Putting on the dog in Buenos Aires
BUENOS AIRES
Fabian Carrizo is an equal opportunity dog walker.
His business card states his creed in black and white, under the icon of a German shepherd: "All breeds accepted." For a price.
A few hours of fresh air and canine conviviality will set a dog owner here back $80 to $120 a month.
But the fact that Mr. Carrizo and a few hundred other entrepreneurs can make a decent living as dog day-care providers speaks volumes about this city. Despite its location in Latin America, Buenos Aires remains more New York or Paris than Rio or Mexico City, more tango than salsa, more beef than burrito, and more middle-class than the continent's signature wealthy-poor income gap.
Much has been said lately about Buenos Aires's "Latinamericanization." Mercosur, the southern cone's custom union, is making Argentina's immediate neighbors a much higher business priority and is opening the country to the influences of its giant northern neighbor, Brazil.
Also the city, once the new home of immigrants from southern and southeastern Europe and the Middle East, is increasingly the destination on one-way tickets purchased in poor neighboring countries like Paraguay, Bolivia, and Peru.

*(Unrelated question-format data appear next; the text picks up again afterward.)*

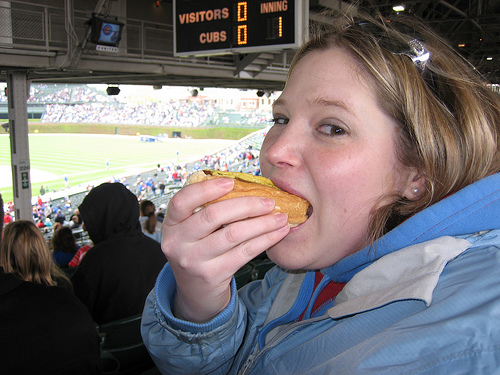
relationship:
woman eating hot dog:
[138, 10, 500, 375] [186, 168, 312, 230]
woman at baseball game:
[138, 10, 500, 375] [1, 124, 265, 201]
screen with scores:
[173, 0, 311, 58] [233, 0, 252, 46]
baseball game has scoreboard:
[1, 124, 265, 201] [174, 1, 310, 58]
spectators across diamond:
[2, 84, 277, 125] [1, 123, 243, 203]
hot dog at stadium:
[186, 168, 312, 230] [4, 3, 499, 375]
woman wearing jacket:
[138, 10, 500, 375] [139, 172, 500, 373]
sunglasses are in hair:
[354, 18, 432, 72] [286, 13, 500, 263]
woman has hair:
[138, 10, 500, 375] [286, 13, 500, 263]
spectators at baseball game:
[2, 84, 277, 125] [1, 124, 265, 201]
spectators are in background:
[2, 84, 277, 125] [1, 84, 280, 233]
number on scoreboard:
[237, 2, 250, 46] [174, 1, 310, 58]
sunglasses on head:
[354, 18, 432, 72] [259, 10, 499, 271]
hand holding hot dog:
[159, 178, 292, 291] [186, 168, 312, 230]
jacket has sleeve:
[139, 172, 500, 373] [138, 263, 271, 373]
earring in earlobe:
[412, 188, 422, 195] [404, 171, 425, 202]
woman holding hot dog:
[138, 10, 500, 375] [186, 168, 312, 230]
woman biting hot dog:
[138, 10, 500, 375] [186, 168, 312, 230]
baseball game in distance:
[1, 124, 265, 201] [1, 84, 283, 204]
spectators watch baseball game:
[2, 84, 277, 125] [1, 124, 265, 201]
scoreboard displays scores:
[174, 1, 310, 58] [233, 0, 252, 46]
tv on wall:
[90, 14, 127, 47] [1, 0, 340, 81]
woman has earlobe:
[138, 10, 500, 375] [404, 171, 425, 202]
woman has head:
[138, 10, 500, 375] [259, 10, 499, 271]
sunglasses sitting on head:
[354, 18, 432, 72] [259, 10, 499, 271]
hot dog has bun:
[186, 168, 312, 230] [186, 168, 311, 230]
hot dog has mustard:
[186, 168, 312, 230] [211, 169, 239, 180]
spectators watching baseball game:
[2, 84, 277, 125] [1, 124, 265, 201]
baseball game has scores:
[1, 124, 265, 201] [233, 0, 252, 46]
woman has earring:
[138, 10, 500, 375] [412, 188, 422, 195]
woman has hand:
[138, 10, 500, 375] [159, 178, 292, 291]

The Latin income gap is squeezing the middle here, too. Argentines were shocked recently when a new government study showed that more than a third of the country's children live in poverty. At the same time high-profile acts of crime - often involving the police, more typically a problem in Mexico or Brazil - have increased.

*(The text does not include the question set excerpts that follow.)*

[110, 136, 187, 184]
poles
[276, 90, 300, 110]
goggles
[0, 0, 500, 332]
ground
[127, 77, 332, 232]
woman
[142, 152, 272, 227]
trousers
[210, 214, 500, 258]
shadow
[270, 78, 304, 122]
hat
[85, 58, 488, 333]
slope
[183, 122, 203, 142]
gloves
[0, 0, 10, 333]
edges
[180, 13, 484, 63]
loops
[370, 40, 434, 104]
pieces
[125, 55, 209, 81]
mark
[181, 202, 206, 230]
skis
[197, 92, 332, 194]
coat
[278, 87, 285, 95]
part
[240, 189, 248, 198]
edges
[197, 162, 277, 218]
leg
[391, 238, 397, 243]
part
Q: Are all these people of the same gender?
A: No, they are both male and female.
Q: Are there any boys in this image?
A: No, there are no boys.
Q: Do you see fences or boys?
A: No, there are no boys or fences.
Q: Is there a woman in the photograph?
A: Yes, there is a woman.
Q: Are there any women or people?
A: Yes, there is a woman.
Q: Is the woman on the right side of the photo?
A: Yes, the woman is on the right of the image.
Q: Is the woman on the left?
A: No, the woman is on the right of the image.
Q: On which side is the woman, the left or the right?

That has prompted middle-class homeowners, for whom the walled compounds of Latin America's well-off were always so foreign, to install window bars and metal fences. A city known for its nightlife has become a little quieter a little earlier.
Yet even though the city's famed middle class has come under attack, it still has the wherewithal to pay Carrizo to walk the dog. "I know in Uruguay their idea of a dog is more as a guard animal," says Carrizo, between licks from a Dalmatian. "But for my clients it's a pet, a part of the family that deserves nice treatment."
A collection of hundreds of canines, like the one in Centenario Park where Carrizo works along with as many as 20 "walkers," is a common sight here.
The dogs and their walkers often draw attention from outsiders. "We had a group of astounded Brazilian tourists here a while ago taking pictures, saying they'd never seen anything like it," says Javier Oscar Ramos, a dog walker. "They said in Brazil a lot of people just let the dogs run around on their own."
In Centenario Park, the walkers and their dogs gather in four contiguous, fenced sandlots that resemble schoolyard playgrounds. (One recalcitrant bulldog is tethered to the fence for a behavioral "timeout.")
The city installed the wrought-iron fences, but the walkers must keep the areas clean and fumigated. The dog walkers say that although Argentina's economic slump, partly attributable to troubles in No. 1 trade partner Brazil, has forced them to lower their rates, they can still make about $1,200 a month. That's several times the minimum wage.
Besides, the downturn has worked both ways, with some walkers replacing lost clients with new ones from families where women have now gone to work.
"This and a night job in a pizzeria allowed me to buy a house," says Mr. Ramos. If things have remained pretty good for the walkers it's because a lot of Porteos, the name of residents of this city, don't consider dog care an expendable item. "For my clients this has become a necessity," says Gabriel Gonalves, another Centenario walker. "Dogs like kids have certain needs."
The dog walkers are just one hint of a middle class that many other Latin cities are only now trying to build. Argentina's per capita income is almost three times Brazil's and almost double Uruguay's.
"The middle class here may have shrunk, but it's still very much alive," says Martin Krause, an economist and professor at the University of Buenos Aires. And although he thinks that most middle-class Porteos "still walk the dog themselves," he does think the family's dog, like their children, is a shared responsibility.